Si è aperta stamattina a Riccione l’undicesima edizione del Gran Premio nazionale di atletica leggera, quest’anno dedicato ad Amedeo Becchi, storico dirigente del Centro sportivo italiano (Csi) scomparso l’inverno scorso. Tre giorni di gare per assegnare più di 140 titoli nelle varie specialità e nelle diverse categorie. In pista ed in pedana mille partecipanti da ogni parte d’Italia, in rappresentanza di 10 regioni. A tutti si sono rivolti due campioni molto noti Alex Schwazer, medaglia d’oro a Pechino nella marcia e Andrew Howe, saltatore in lungo, quest’ultimo reduce da una delusione nella gara olimpica. Entrambi hanno richiamato i valori dello sport come "il sacrificio, la pratica di una vita sana e serena" ed esortato i giovani atleti a riscoprire "il gusto della fatica, ultimamente un po’ perso". "Mantenete i livelli di tensione alti, focalizzate gli obiettivi, come in tutte le cose della vita – ha detto Howe – ed abbiate equilibrio.
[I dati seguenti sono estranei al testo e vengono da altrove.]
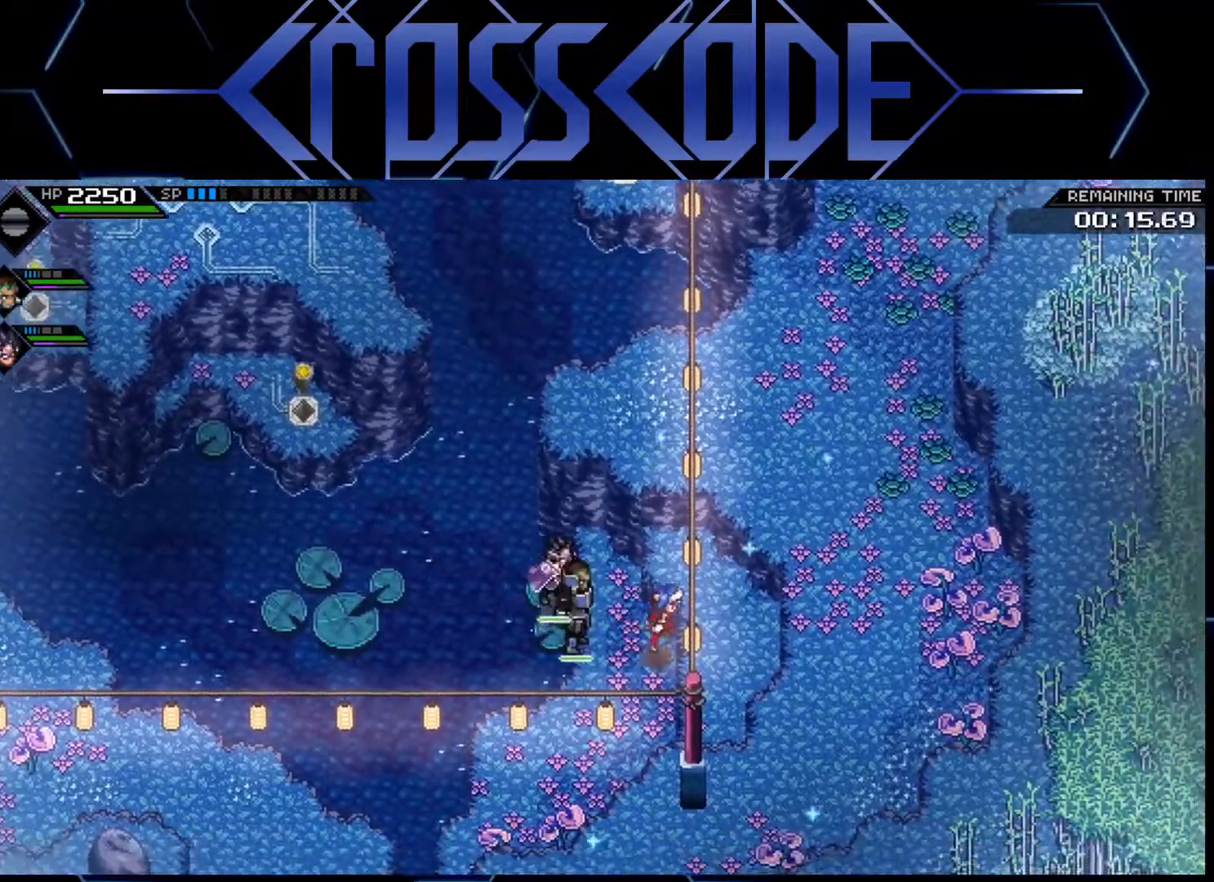
{"buttons": [], "left_stick": "up-right", "right_stick": "center", "events": [[350, "left_stick", "up-right"]]}
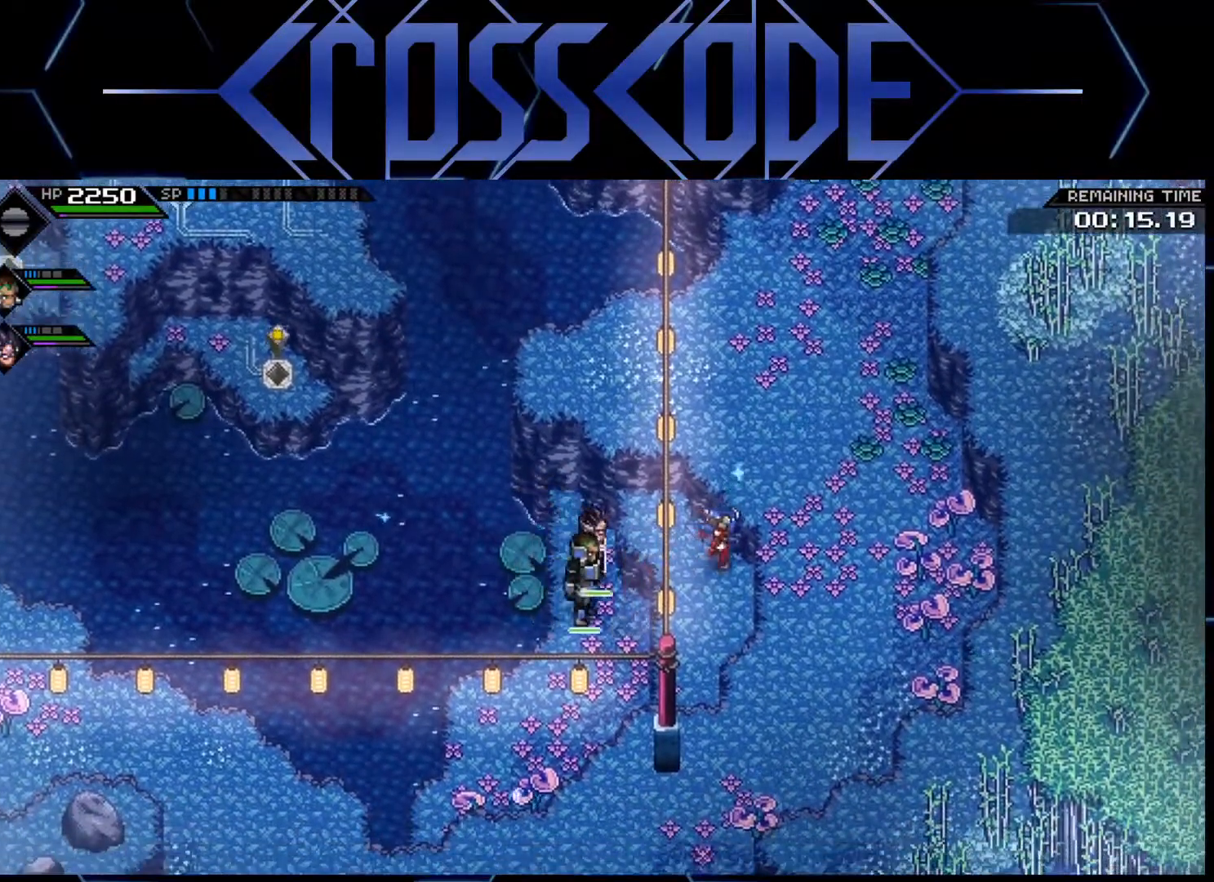
{"buttons": [], "left_stick": "up-left", "right_stick": "center", "events": [[150, "left_stick", "up"], [333, "left_stick", "up-left"]]}
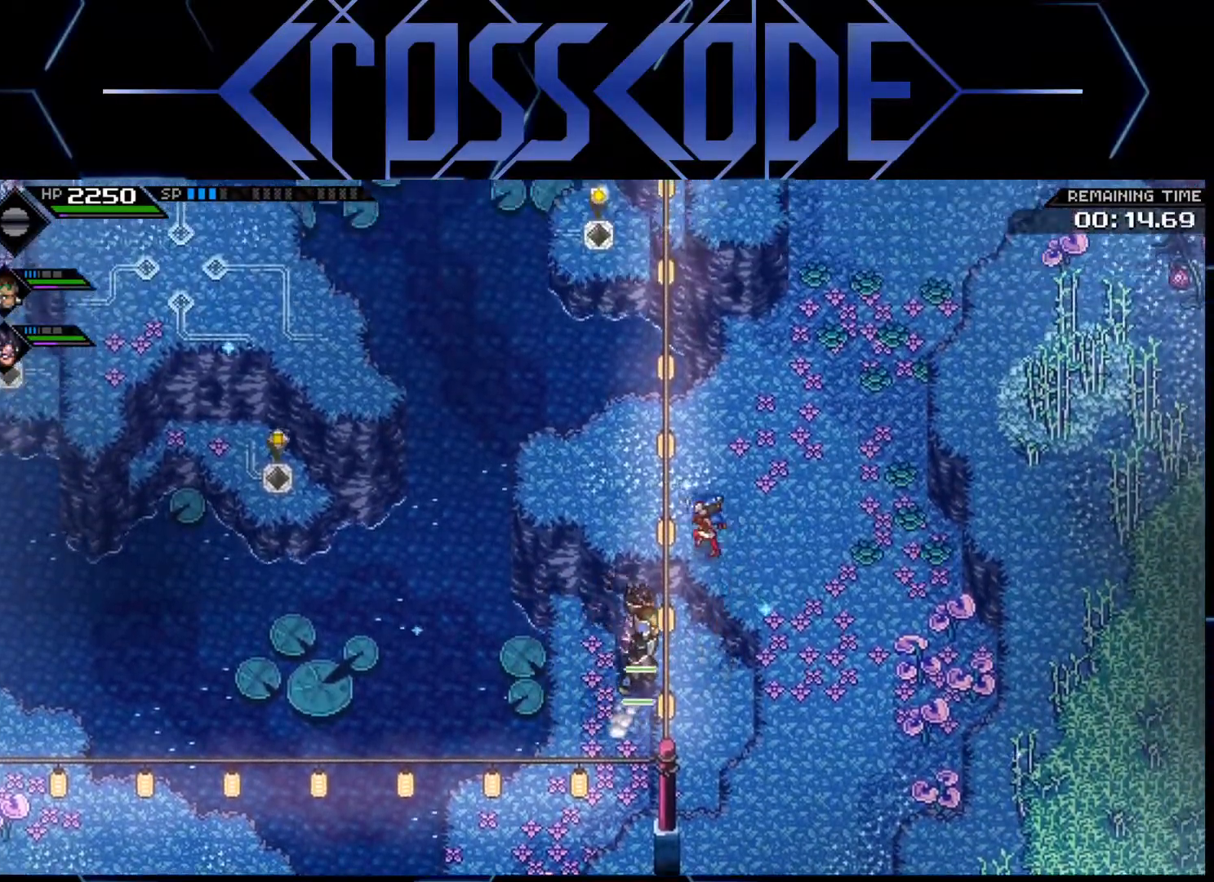
{"buttons": [], "left_stick": "up-left", "right_stick": "center", "events": []}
Per chi va a scuola, dico poi sempre di studiare prima di tutto. Tempi e misure possono attendere". Parole ben recepite dalla delegazione lombarda (la più nutrita con ben 345 atleti), seguita dal Veneto, dal Trentino e dall’Emilia Romagna. Il meeting nazionale Csi ospiterà anche gli atleti ipovedenti, quest’anno in corsia a misurarsi al fianco dei colleghi normodotati.